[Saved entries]
*** Block opens ***

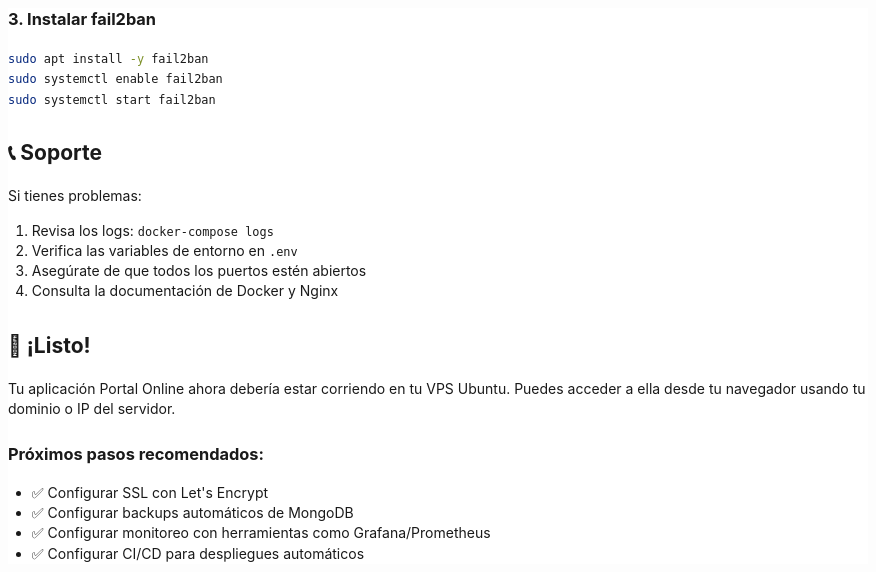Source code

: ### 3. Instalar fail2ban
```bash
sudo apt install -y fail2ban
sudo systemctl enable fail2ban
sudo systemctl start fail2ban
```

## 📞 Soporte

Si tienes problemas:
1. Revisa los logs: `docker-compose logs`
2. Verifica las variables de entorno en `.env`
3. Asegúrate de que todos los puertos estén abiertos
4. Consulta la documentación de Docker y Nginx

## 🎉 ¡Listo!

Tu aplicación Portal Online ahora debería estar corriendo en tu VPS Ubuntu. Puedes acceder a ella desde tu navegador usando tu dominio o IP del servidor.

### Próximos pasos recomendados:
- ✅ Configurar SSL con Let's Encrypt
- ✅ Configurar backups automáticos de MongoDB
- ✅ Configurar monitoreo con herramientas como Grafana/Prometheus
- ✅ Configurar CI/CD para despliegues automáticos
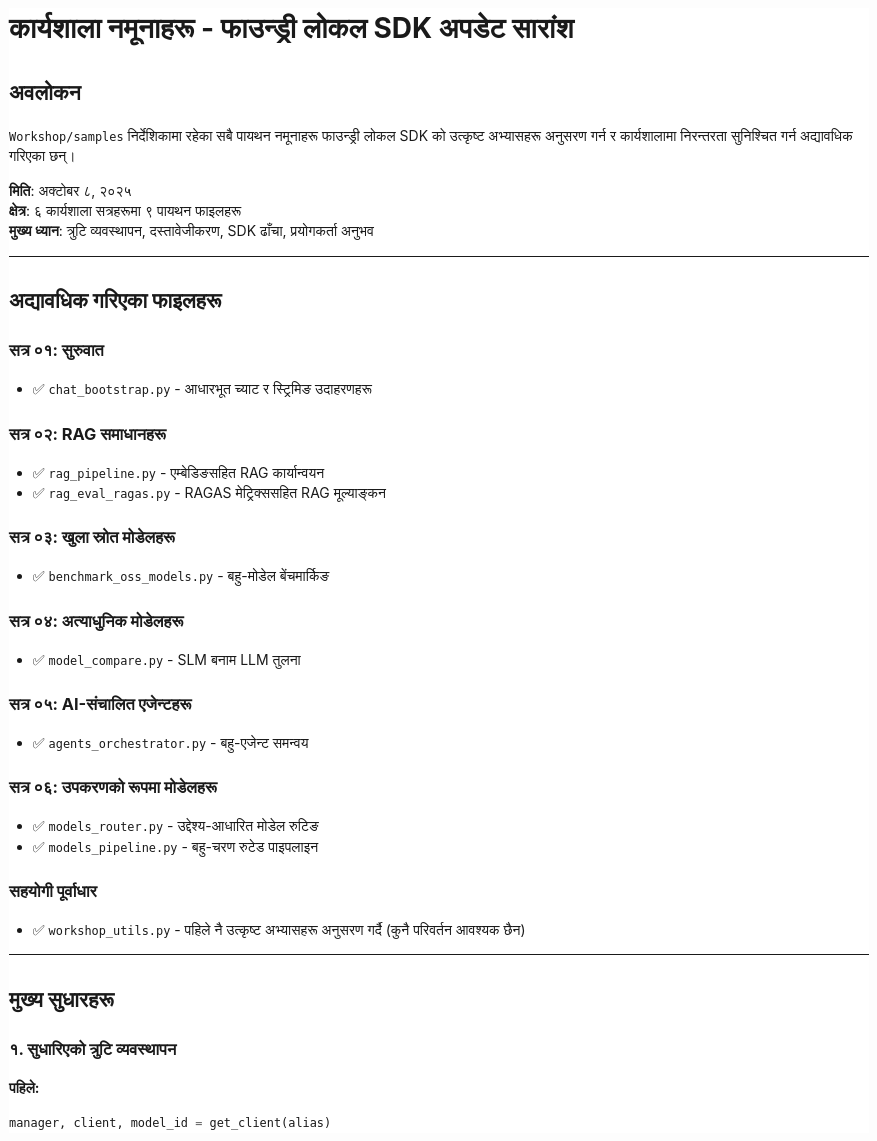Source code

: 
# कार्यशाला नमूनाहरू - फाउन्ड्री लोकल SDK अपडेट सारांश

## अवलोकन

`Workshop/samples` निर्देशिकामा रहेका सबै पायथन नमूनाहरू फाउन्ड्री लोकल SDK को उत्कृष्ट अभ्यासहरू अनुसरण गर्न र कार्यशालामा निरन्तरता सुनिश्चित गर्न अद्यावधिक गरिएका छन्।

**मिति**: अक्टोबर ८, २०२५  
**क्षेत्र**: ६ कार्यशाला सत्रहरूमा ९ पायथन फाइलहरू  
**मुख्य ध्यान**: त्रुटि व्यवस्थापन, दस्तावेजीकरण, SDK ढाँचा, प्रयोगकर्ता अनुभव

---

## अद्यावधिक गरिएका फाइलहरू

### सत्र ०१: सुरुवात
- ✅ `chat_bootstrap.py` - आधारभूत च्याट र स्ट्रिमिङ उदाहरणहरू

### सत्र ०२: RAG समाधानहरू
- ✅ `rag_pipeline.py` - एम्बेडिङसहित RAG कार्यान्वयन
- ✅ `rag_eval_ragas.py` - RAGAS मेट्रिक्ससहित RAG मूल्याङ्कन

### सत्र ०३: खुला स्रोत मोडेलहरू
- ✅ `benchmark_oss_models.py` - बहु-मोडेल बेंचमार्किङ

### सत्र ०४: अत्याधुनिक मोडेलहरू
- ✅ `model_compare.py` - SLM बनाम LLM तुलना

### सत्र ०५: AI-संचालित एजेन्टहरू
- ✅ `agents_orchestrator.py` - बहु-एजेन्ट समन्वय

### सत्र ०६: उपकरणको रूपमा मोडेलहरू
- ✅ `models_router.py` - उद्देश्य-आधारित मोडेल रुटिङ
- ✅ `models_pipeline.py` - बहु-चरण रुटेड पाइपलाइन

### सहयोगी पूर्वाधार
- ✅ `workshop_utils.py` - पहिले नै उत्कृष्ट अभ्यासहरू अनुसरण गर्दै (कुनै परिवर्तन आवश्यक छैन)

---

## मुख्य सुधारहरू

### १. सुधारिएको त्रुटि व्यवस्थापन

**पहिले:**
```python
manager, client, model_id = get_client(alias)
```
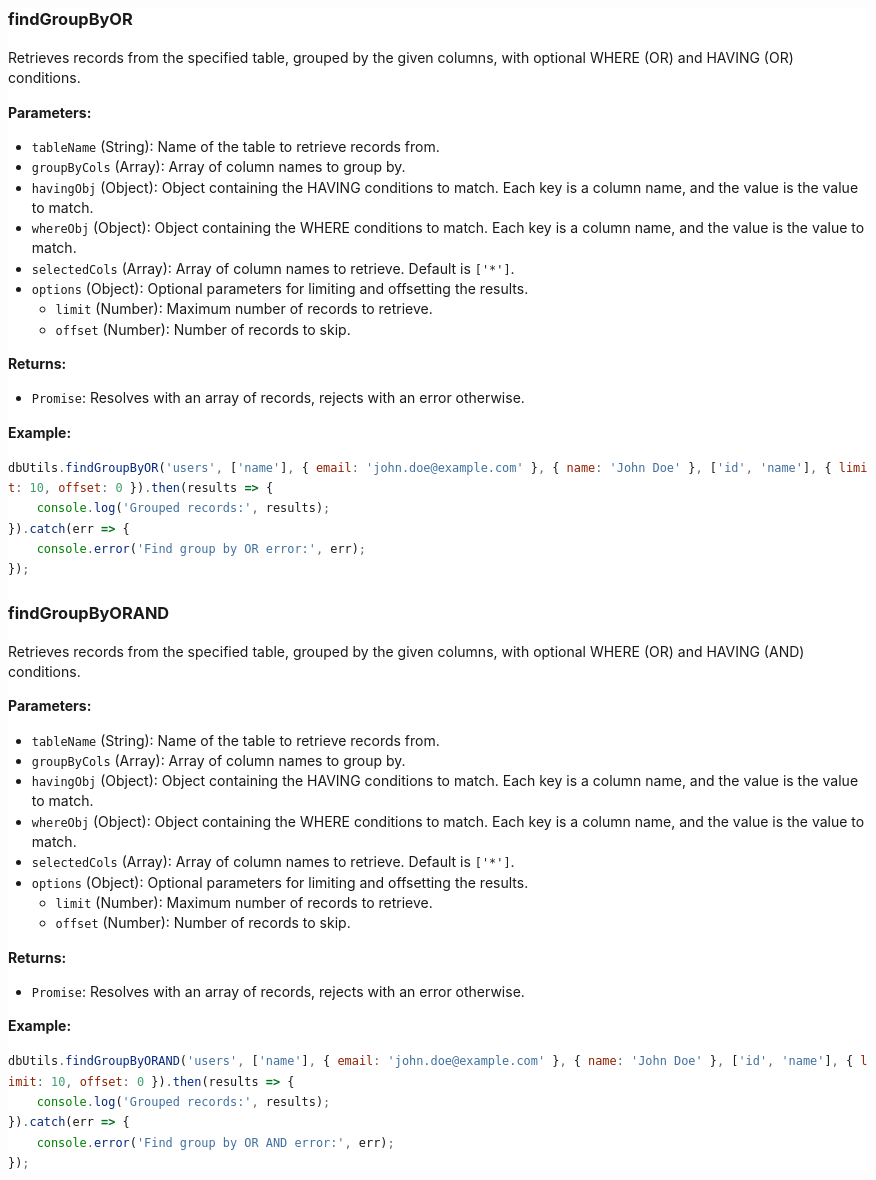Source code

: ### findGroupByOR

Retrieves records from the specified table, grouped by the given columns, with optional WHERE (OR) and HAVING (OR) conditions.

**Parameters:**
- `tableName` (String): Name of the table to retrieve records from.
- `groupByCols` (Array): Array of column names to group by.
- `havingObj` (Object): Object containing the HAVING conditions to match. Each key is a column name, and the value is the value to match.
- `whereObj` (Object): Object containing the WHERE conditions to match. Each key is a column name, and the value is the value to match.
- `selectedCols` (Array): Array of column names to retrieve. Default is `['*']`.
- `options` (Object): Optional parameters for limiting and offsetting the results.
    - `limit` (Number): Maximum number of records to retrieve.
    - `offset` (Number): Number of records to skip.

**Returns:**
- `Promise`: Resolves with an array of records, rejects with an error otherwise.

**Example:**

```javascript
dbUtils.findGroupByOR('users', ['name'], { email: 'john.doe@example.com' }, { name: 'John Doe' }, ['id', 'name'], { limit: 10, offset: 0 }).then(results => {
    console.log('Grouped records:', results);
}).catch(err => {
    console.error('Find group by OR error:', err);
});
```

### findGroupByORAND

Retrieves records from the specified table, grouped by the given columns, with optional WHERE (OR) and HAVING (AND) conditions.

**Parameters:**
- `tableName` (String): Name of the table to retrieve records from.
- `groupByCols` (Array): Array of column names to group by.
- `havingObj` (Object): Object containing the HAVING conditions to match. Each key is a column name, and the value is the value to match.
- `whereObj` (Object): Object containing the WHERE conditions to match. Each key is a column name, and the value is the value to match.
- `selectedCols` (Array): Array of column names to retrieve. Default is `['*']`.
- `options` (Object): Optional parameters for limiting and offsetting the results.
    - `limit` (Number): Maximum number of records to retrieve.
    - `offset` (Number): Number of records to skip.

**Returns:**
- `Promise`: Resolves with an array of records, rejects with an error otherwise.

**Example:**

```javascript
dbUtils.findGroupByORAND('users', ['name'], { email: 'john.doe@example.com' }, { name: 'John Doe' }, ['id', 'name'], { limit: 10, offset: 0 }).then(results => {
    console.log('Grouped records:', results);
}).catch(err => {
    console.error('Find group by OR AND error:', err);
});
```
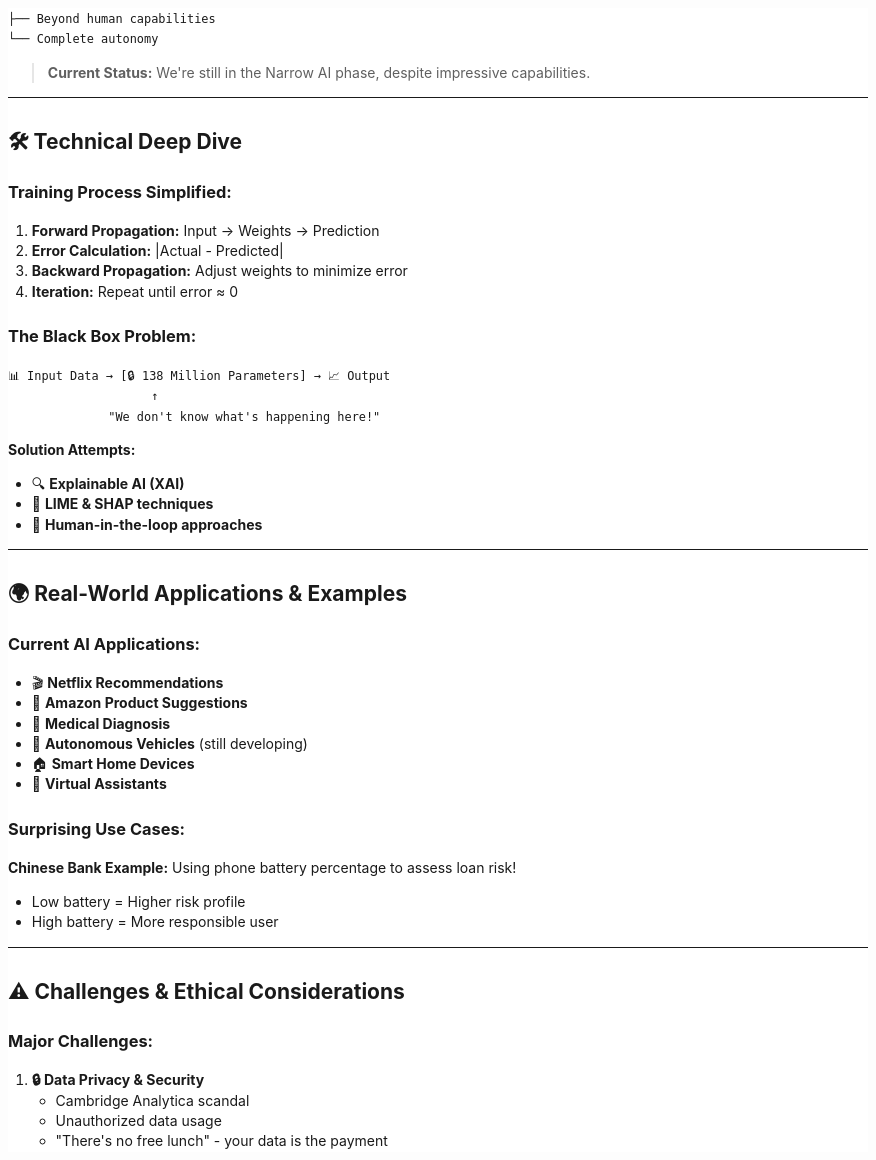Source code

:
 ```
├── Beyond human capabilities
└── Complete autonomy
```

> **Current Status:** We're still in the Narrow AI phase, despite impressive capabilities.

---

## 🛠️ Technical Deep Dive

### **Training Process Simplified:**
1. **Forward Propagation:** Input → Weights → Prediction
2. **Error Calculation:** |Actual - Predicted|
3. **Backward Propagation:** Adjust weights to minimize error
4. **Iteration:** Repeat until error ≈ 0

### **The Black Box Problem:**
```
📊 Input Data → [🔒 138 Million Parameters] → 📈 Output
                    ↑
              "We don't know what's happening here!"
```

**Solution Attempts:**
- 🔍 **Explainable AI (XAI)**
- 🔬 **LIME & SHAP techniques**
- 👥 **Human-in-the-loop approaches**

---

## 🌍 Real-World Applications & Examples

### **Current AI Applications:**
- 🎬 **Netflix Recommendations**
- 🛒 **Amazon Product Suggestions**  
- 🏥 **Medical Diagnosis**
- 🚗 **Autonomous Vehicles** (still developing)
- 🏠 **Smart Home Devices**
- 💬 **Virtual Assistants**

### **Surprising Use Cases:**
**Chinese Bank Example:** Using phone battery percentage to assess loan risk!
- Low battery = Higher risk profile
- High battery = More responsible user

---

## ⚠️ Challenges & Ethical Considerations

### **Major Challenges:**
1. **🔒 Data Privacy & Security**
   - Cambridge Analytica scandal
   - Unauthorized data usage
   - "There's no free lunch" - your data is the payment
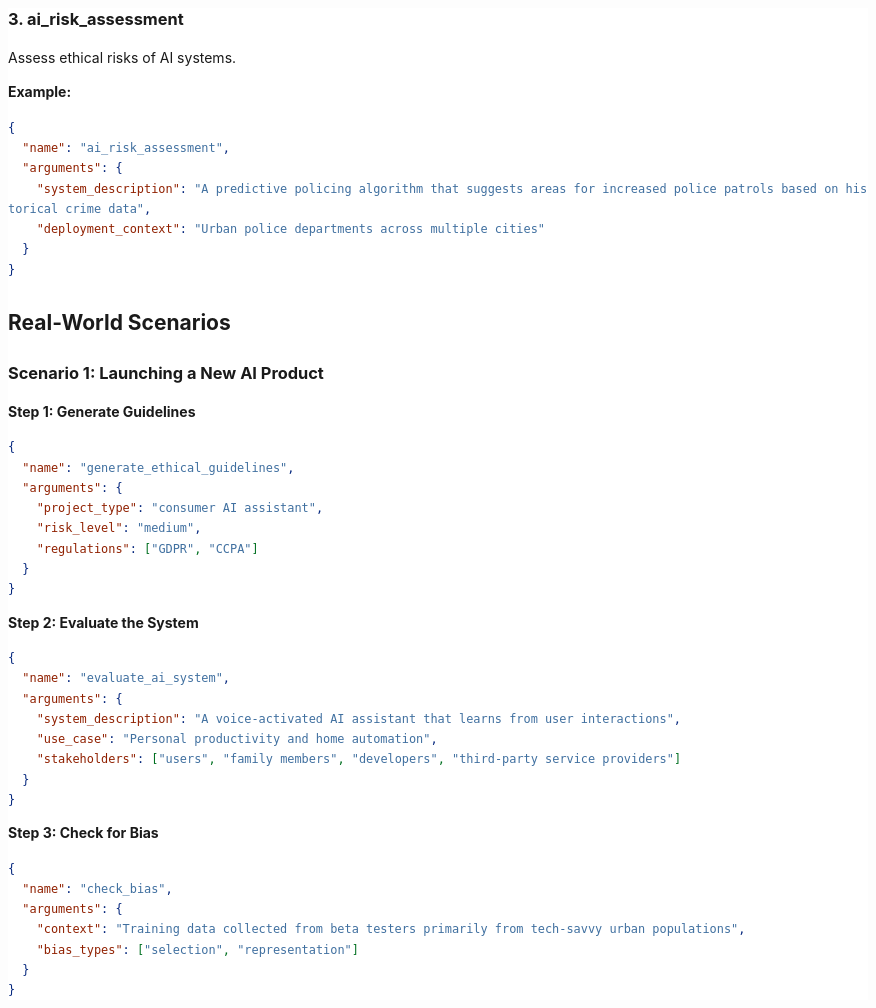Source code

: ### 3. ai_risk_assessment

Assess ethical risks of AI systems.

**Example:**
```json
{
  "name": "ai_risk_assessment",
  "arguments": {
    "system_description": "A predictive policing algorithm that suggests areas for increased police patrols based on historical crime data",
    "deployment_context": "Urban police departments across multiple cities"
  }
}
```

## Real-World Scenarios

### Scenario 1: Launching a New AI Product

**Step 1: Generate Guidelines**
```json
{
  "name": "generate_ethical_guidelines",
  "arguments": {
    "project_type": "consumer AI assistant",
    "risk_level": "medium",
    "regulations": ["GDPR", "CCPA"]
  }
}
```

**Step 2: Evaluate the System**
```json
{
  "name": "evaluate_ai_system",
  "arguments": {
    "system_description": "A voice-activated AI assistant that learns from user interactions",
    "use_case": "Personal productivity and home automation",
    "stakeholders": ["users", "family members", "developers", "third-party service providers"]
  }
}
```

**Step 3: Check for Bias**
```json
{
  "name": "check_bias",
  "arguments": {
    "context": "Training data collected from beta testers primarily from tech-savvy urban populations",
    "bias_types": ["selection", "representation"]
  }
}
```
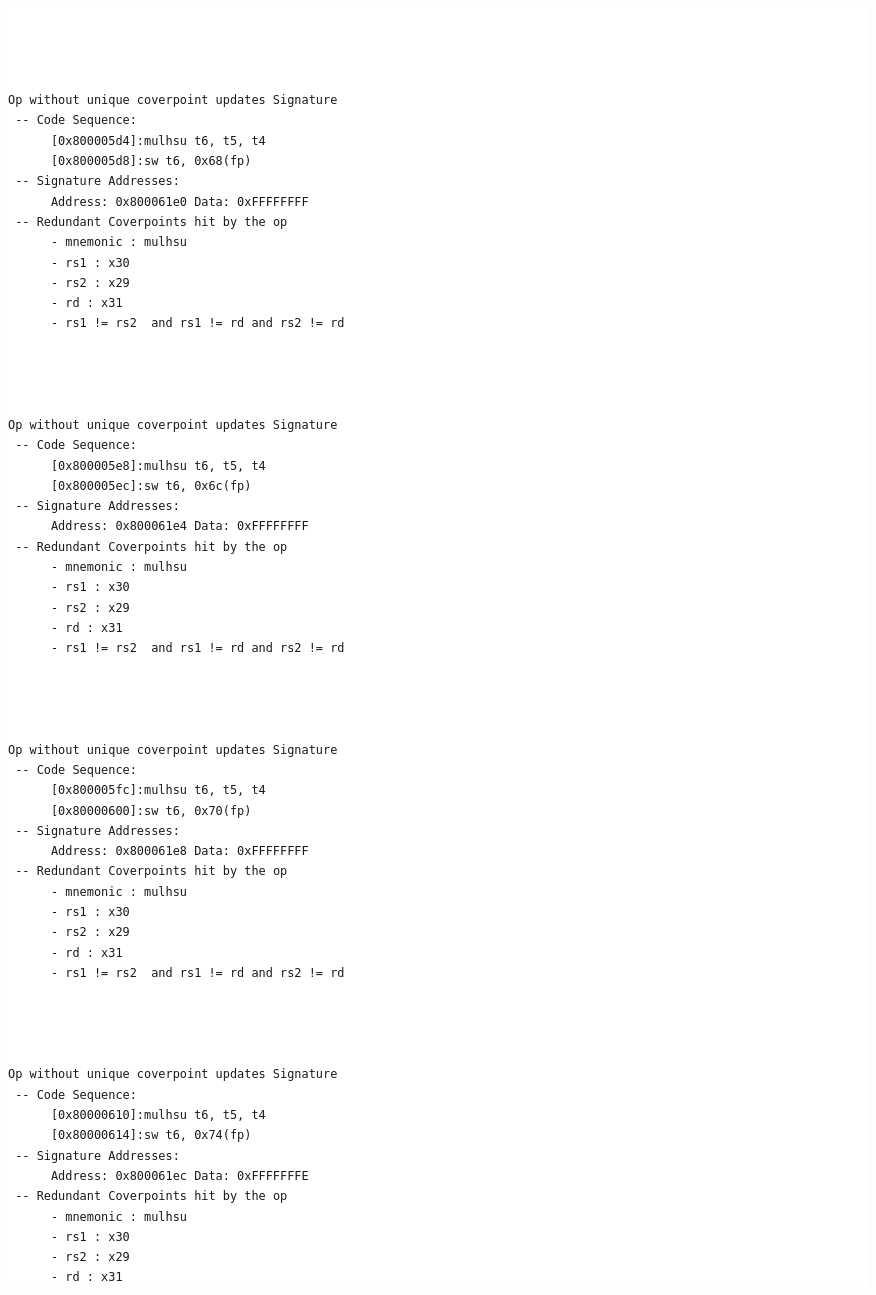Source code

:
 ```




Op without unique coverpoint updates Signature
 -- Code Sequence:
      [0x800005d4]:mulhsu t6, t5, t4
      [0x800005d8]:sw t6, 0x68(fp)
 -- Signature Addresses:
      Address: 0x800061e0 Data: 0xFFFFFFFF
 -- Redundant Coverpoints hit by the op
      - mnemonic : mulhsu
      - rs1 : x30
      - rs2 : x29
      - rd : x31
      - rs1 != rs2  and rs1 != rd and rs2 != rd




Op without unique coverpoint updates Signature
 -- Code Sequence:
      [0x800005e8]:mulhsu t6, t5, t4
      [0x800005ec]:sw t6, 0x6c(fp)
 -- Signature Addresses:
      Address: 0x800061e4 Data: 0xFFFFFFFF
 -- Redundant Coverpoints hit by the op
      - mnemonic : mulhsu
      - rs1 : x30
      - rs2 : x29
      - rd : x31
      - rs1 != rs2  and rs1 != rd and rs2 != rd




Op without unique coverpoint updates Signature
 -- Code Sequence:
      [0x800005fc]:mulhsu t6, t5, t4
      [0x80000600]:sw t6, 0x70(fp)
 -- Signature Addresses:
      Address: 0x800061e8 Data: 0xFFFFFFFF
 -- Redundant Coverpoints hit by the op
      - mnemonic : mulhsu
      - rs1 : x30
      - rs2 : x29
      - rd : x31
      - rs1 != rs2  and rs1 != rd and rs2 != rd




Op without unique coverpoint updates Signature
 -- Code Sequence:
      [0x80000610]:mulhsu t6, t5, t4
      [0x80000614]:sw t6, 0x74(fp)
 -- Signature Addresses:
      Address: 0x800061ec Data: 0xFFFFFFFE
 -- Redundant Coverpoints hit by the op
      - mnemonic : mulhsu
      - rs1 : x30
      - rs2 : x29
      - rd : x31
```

*** Block closes ***

Assignment
Copy the lines above exactly. Start with the line containing "### सत्र ०२: RAG समाधानहरू", end with the line containing "### सत्र ०६: उपकरणको रूपमा मोडेलहरू", and include both.

Solution to this task
### सत्र ०२: RAG समाधानहरू
- ✅ `rag_pipeline.py` - एम्बेडिङसहित RAG कार्यान्वयन
- ✅ `rag_eval_ragas.py` - RAGAS मेट्रिक्ससहित RAG मूल्याङ्कन

### सत्र ०३: खुला स्रोत मोडेलहरू
- ✅ `benchmark_oss_models.py` - बहु-मोडेल बेंचमार्किङ

### सत्र ०४: अत्याधुनिक मोडेलहरू
- ✅ `model_compare.py` - SLM बनाम LLM तुलना

### सत्र ०५: AI-संचालित एजेन्टहरू
- ✅ `agents_orchestrator.py` - बहु-एजेन्ट समन्वय

### सत्र ०६: उपकरणको रूपमा मोडेलहरू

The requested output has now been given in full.